A member of the ‘Saturday Mothers’ group of women in Istanbul, who have been banned by Turkish authorities from protesting in Istanbul’s Galatasaray Square, will join a vigil being organised in Brussels by Amnesty International at 18.00 tonight. Maside Ocak Kışlakçı will give a speech, and activists will hold banners and flowers.

“These women have been unrelenting in their fight for justice for their disappeared relatives since the mid-1990s. It is a clear and unacceptable violation of their right to peacefully protest that they are banned from holding their vigil in Galatasaray Square. The EU must raise this unjustified ban and the other increasingly worrying restrictions of rights in the country when they meet with the Turkish Foreign Minister next month,” said Covadonga de la Campa, Director of the Amnesty International European Institutions Office.

“We are demanding justice for our loved ones. I’m asking for EU support in my long struggle to know the truth about how and why they were taken from us.”

Maside Ocak Kışlakçı, a member of the Saturday Mothers group

On 25 August last year, the 700th weekly meeting of the Saturday Mothers in Galatasaray Square in Istanbul was brutally dispersed by the police using tear gas, water cannons and rubber bullets. They have since been banned from holding the demonstration in the square and have instead been confined to a narrow side street every Saturday.

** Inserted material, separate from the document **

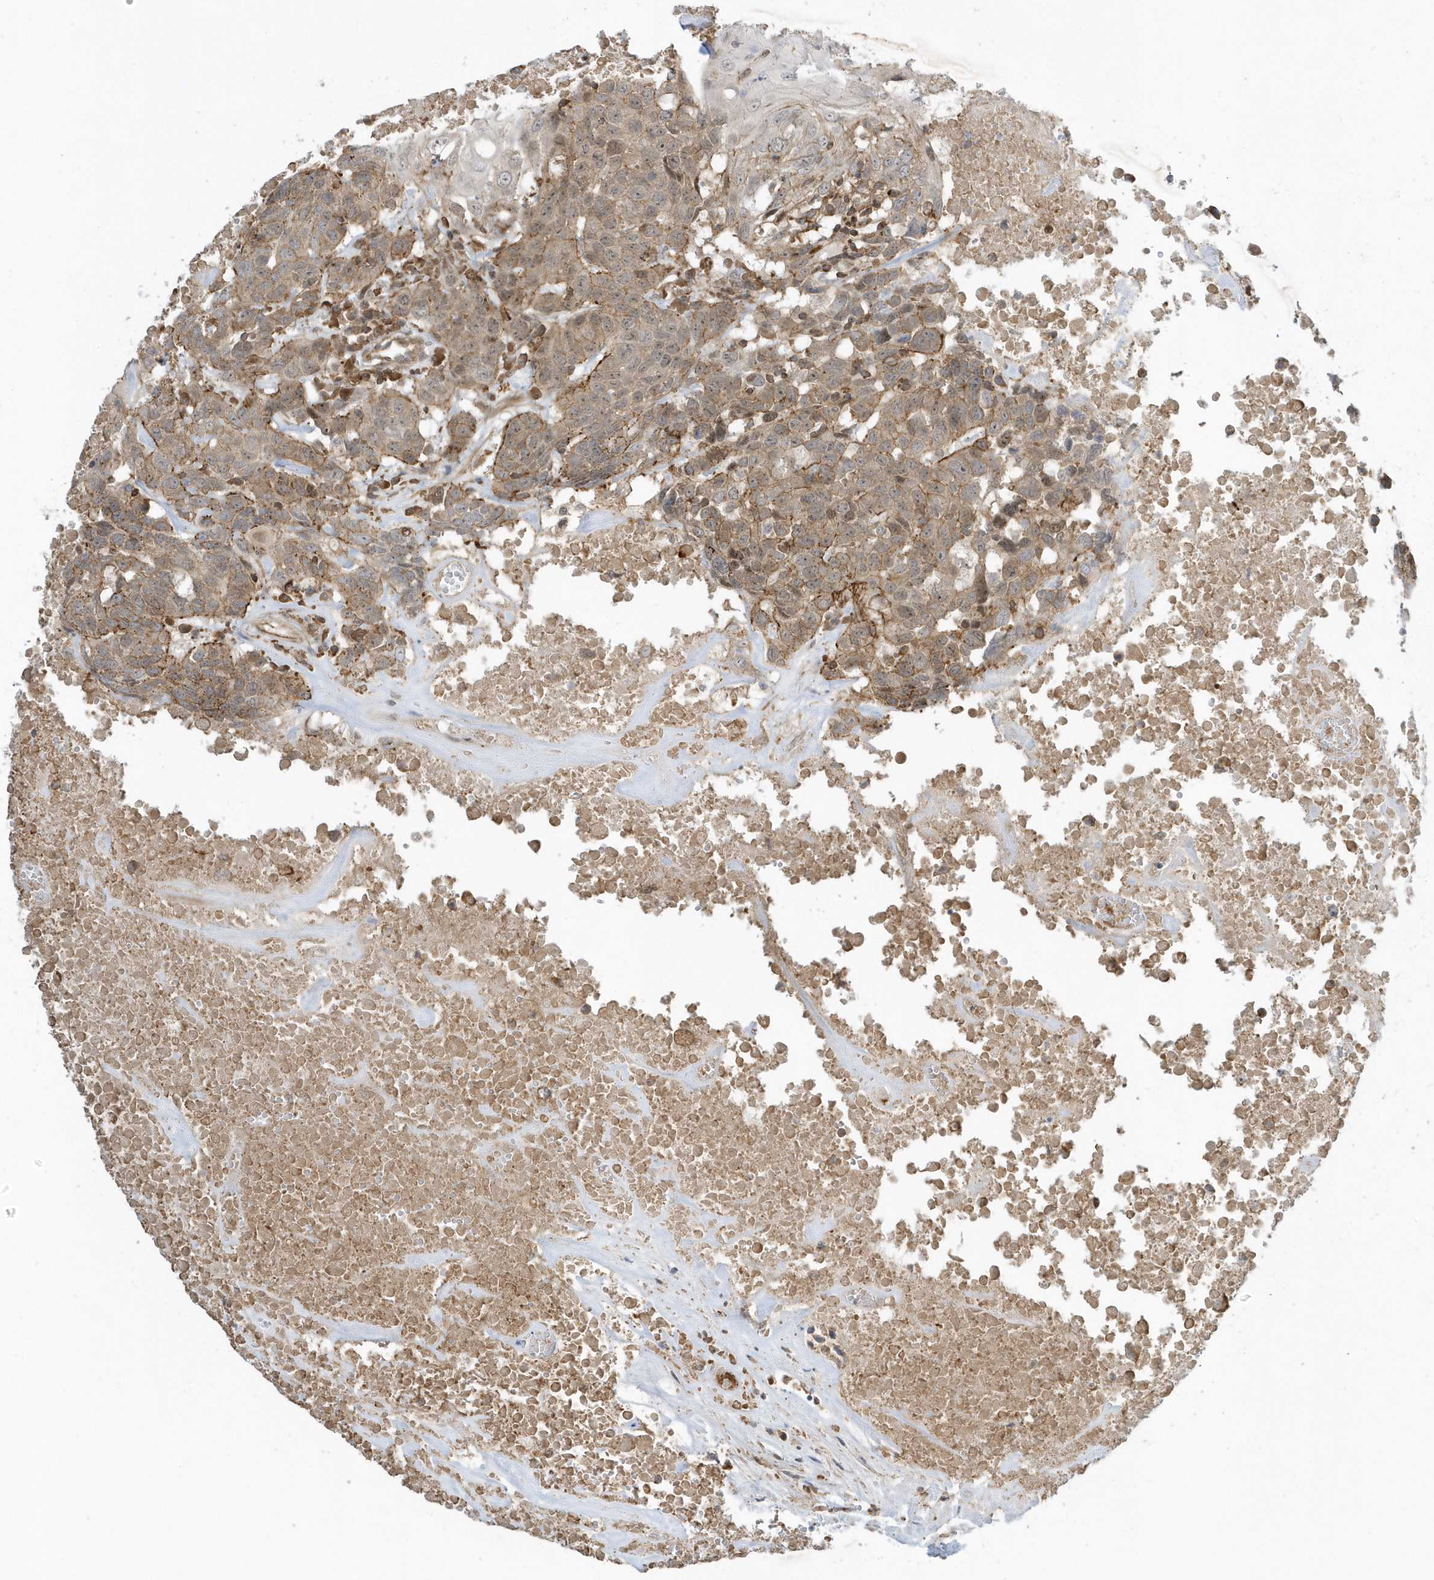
{"staining": {"intensity": "moderate", "quantity": ">75%", "location": "cytoplasmic/membranous"}, "tissue": "head and neck cancer", "cell_type": "Tumor cells", "image_type": "cancer", "snomed": [{"axis": "morphology", "description": "Squamous cell carcinoma, NOS"}, {"axis": "topography", "description": "Head-Neck"}], "caption": "This micrograph displays immunohistochemistry staining of head and neck cancer (squamous cell carcinoma), with medium moderate cytoplasmic/membranous staining in approximately >75% of tumor cells.", "gene": "ZBTB8A", "patient": {"sex": "male", "age": 66}}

Maside Ocak Kışlakçı’s brother Hasan disappeared without a trace on March 21, 1995. After 58 days of intensive search and requests to the authorities, the tortured body of Hasan was found in an unmarked grave.
For more information or to arrange an interview, contact Amnesty International press office on [email protected] +32 2 548 27 73 or +32 483 680 812

Background
Hasan is one of the many hundreds of men and women who disappeared in Turkey in the 1980s and 1990s. Partly under the impetus of the Ocak family and inspired by the Mothers of the Plaza de Mayo in Argentina, a peaceful vigil started in 1995 but following threats and intimidation, the vigils were suspended between 1998 and 2008. Since then, they have been meeting every Saturday in Galatasaray Square. The demonstrators are known as the “Saturday Mothers”. They demand to know the fate of their relatives, to find their remains and that those responsible for their deaths are brought to justice.
The ban on Saturday Mothers peaceful vigil is one example of the massive crackdown on human rights pursued by the Turkish authorities, particularly in the context of the two year-long state of emergency. Though it was lifted in July last year, most of the repressive measures that had been introduced under the state of emergency remain in force. All protests in Galatasaray Square are now banned, and the small square is surrounded by police barriers and armed officers at all times.